Similar to impetigo, another common skin infection, cellulitis is often caused by Streptococcus (“strep”) or Staphylococcus (“staph”) bacteria. These bacteria usually live on the skin of healthy people but can enter the body through a break in the skin. Where impetigo is a superficial skin infection, cellulitis occurs when the bacteria get into the deeper tissue under the skin and overgrow. Unlike impetigo, cellulitis is not contagious.
Cellulitis affects both males and females and can occur at any age but is most common in men aged 45-65. The causes of cellulitis are strongly correlated with age and immune status, meaning older individuals and those with weakened immune systems (due to illness or medications) have a higher risk of developing cellulitis. So do people with diabetes, poor blood circulation (especially in the legs), and obesity. However, any person is vulnerable if they have any type of break in the skin, including small cracks or fissures. Sometimes these breaks in the skin aren’t even noticed. A new body piercing, a scratch (self-inflicted or from another object), or an insect bite – anything that gives the strep or staph bacteria a place to enter the body, multiply, and overgrow – can result in cellulitis.

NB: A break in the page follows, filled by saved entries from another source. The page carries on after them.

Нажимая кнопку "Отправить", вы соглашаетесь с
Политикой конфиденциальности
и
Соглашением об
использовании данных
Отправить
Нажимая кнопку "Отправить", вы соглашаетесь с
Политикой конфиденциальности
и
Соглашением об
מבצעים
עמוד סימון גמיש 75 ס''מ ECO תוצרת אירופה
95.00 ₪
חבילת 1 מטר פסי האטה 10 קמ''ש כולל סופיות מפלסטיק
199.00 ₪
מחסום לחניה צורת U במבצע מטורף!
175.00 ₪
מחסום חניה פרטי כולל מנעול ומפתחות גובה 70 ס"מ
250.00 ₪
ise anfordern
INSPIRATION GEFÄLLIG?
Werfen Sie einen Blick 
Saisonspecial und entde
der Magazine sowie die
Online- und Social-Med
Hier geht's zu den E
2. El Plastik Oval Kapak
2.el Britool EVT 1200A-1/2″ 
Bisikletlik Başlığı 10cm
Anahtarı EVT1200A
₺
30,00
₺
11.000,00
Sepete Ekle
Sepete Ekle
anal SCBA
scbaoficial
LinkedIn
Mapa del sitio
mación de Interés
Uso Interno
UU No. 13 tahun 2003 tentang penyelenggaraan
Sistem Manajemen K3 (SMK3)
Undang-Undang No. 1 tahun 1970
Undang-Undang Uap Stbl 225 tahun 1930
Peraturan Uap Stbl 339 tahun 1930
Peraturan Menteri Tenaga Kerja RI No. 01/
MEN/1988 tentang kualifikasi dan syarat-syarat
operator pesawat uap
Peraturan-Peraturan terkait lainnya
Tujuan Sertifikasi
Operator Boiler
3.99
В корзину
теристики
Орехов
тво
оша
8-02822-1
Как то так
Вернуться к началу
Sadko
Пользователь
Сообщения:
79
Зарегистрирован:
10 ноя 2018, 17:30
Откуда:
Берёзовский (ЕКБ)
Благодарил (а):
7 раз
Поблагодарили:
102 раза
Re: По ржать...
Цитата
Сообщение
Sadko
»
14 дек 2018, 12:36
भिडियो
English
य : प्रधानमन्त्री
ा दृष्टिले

Cleanliness is the best protection against cellulitis that develops as a result of a break in the skin. Keep fingernails trimmed to prevent scratching, wash hands regularly, and keep broken skin clean and covered.
Symptoms of Cellulitis
Typical characteristics of cellulitis include skin that is:
- Pinkish or red in the infected area.
The infection is diffuse (appears spread out), with poorly defined borders. An infected person will often have fever, chills, and a feeling of general discomfort. If the infection goes untreated, pockets of pus can develop. Worse yet, the bacteria may spread into the bloodstream, which can be life-threatening. The most common areas for cellulitis are the lower legs, arms or hands, or the face. Those who have had cellulitis describe a throbbing, painful sensation as if the skin is pulled too tight. Others have described it as feeling like a sunburn. Overall, it can be extremely uncomfortable and frightening. The redness can spread quickly within hours.
Some Things to Consider with Cellulitis
There is no self-treatment available for cellulitis. If you have pinkish-red, swollen skin that feels warm to the touch, contact your physician immediately. In the meantime, you can keep the infected area elevated to help minimize swelling. Your physician will prescribe an antibiotic to treat your cellulitis. Be sure to complete the full course of treatment. Your doctor will want to talk to you about managing any underlying conditions you may have that increase your risk of future cellulitis infections.